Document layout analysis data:

----

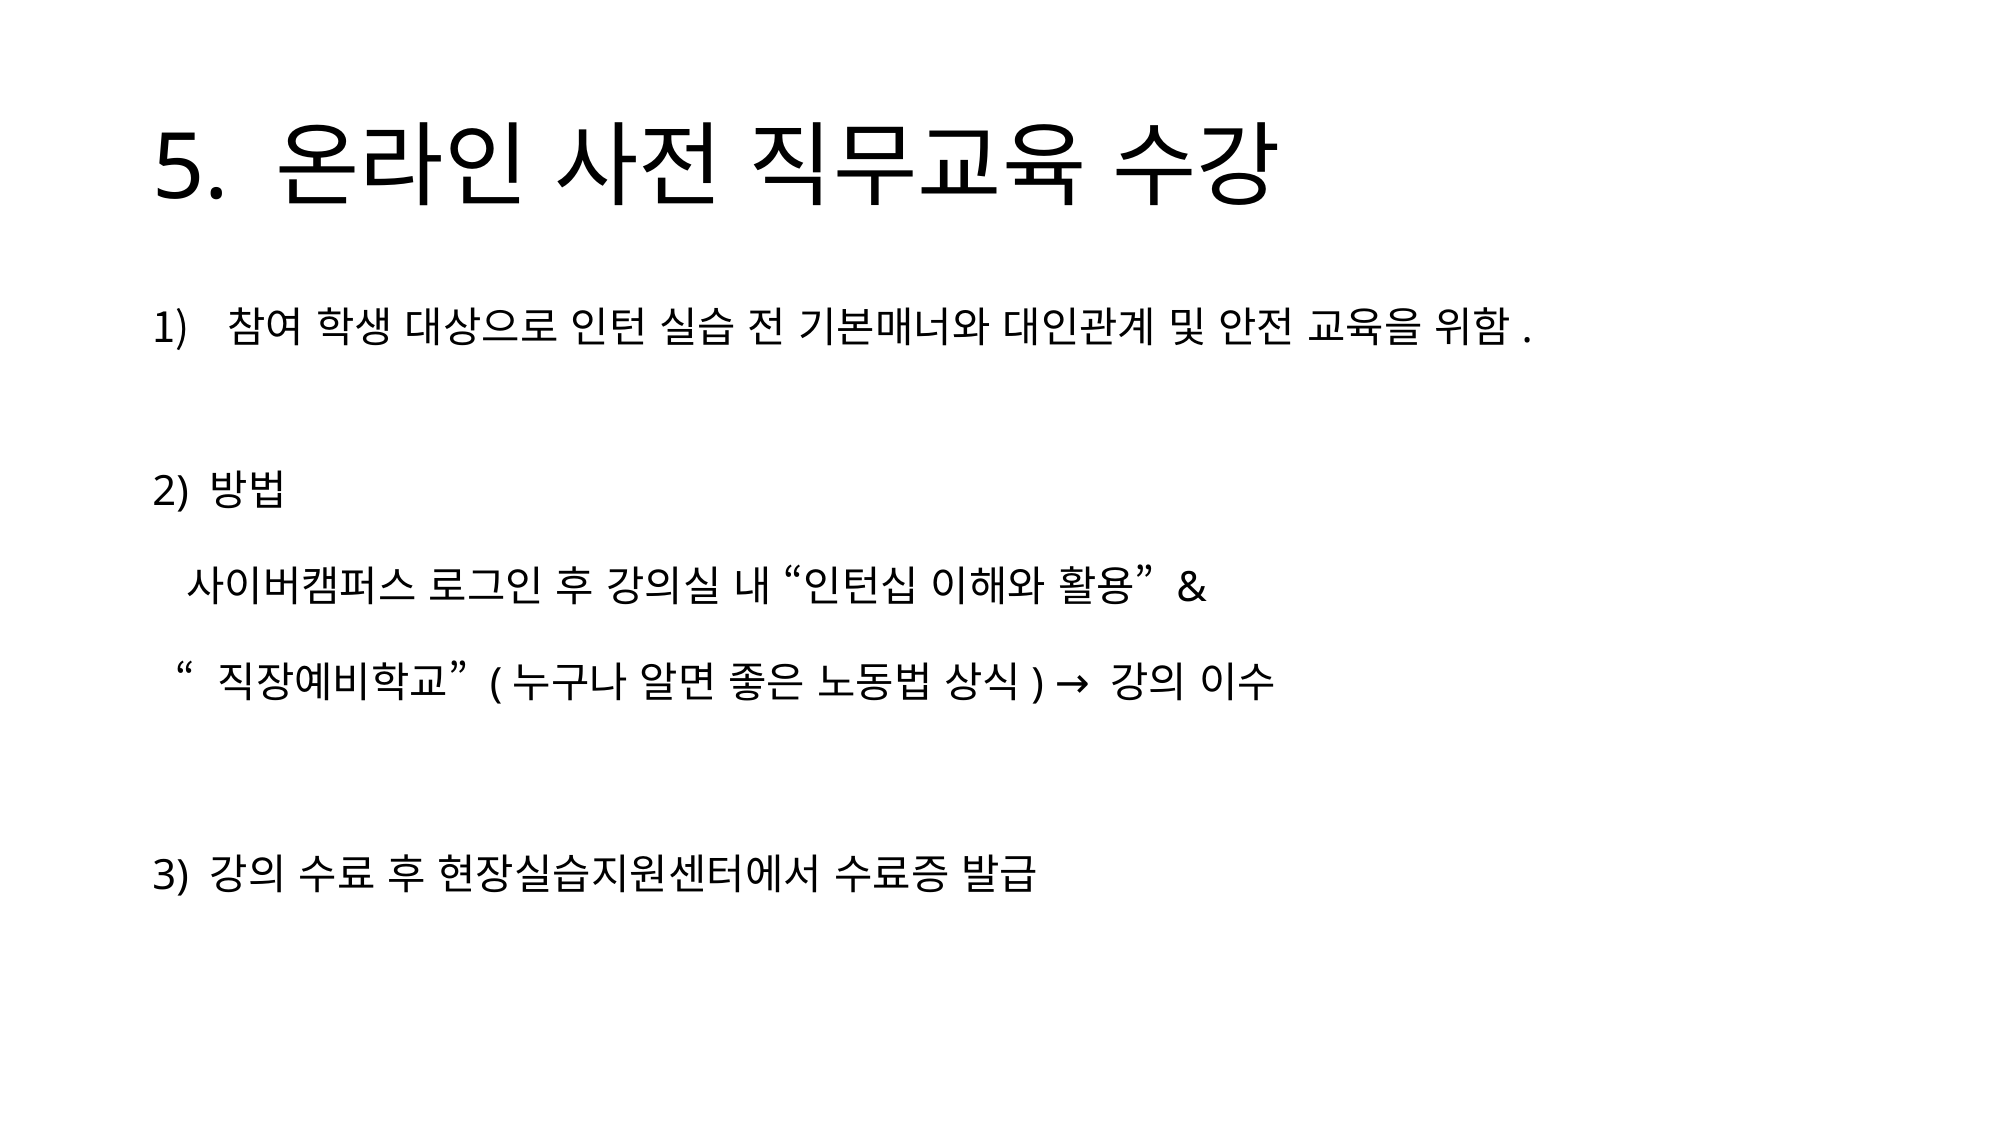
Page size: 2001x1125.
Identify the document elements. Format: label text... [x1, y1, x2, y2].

title 5. 온라인 사전 직무교육 수강 [137, 59, 1863, 278]
list 참여 학생 대상으로 인턴 실습 전 기본매너와 대인관계 및 안전 교육을 위함. 2) 방법 사이버캠퍼스 로그인 후 강의실 내 “인턴십 이해와 활용” & “ 직장예비학교” (누구나 알면 좋은 노동법 상식) → 강의 이수 3) 강의 수료 후 현장실습지원센터에서 수료증 발급 [137, 299, 1863, 1014]
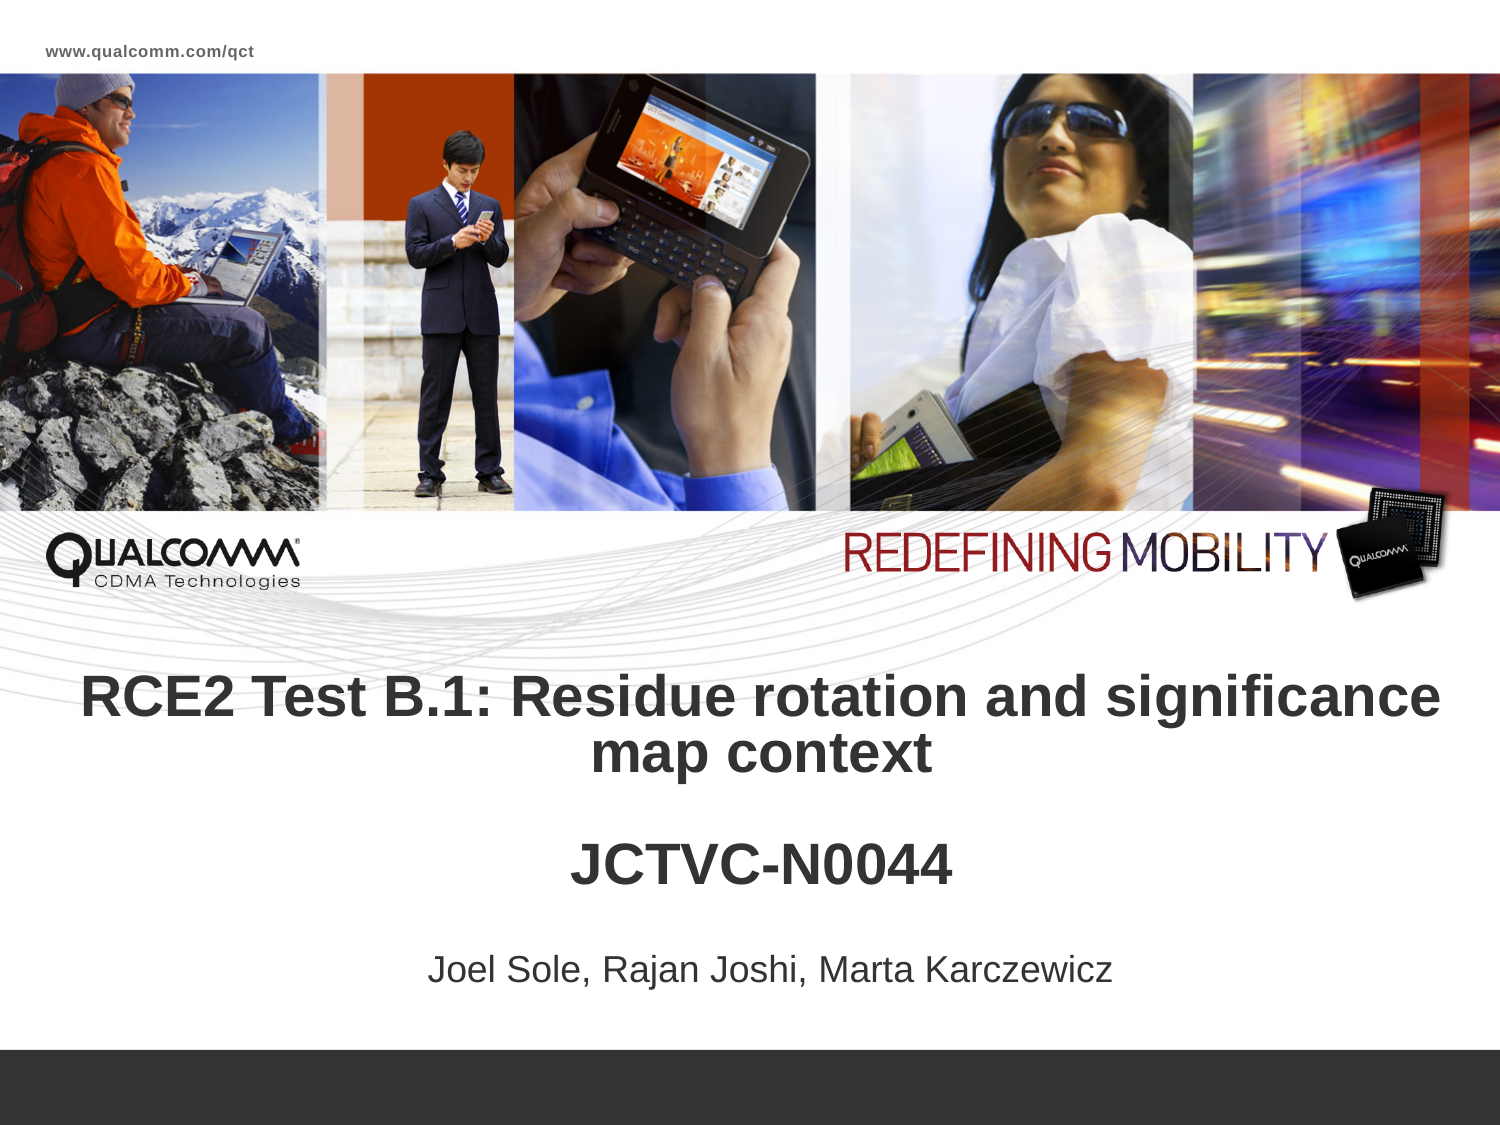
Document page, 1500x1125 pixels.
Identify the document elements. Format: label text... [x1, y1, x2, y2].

picture [30, 1048, 372, 1052]
title RCE2 Test B.1: Residue rotation and significance map context JCTVC-N0044 [49, 662, 1475, 904]
picture [0, 12, 1500, 744]
subtitle Joel Sole, Rajan Joshi, Marta Karczewicz [412, 937, 1176, 998]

----

None of the pictures belongs in the answer, but all the entries must be repeated exactly.

Page size: 2001x1125.
Identify the document elements. Format: label text... [x1, y1, x2, y2].

title 5. 온라인 사전 직무교육 수강 [137, 59, 1863, 278]
list 참여 학생 대상으로 인턴 실습 전 기본매너와 대인관계 및 안전 교육을 위함. 2) 방법 사이버캠퍼스 로그인 후 강의실 내 “인턴십 이해와 활용” & “ 직장예비학교” (누구나 알면 좋은 노동법 상식) → 강의 이수 3) 강의 수료 후 현장실습지원센터에서 수료증 발급 [137, 299, 1863, 1014]
Document page, 1500x1125 pixels.
Identify the document elements. Format: label text... [x1, y1, x2, y2].

picture [30, 1048, 372, 1052]
title RCE2 Test B.1: Residue rotation and significance map context JCTVC-N0044 [49, 662, 1475, 904]
picture [0, 12, 1500, 744]
subtitle Joel Sole, Rajan Joshi, Marta Karczewicz [412, 937, 1176, 998]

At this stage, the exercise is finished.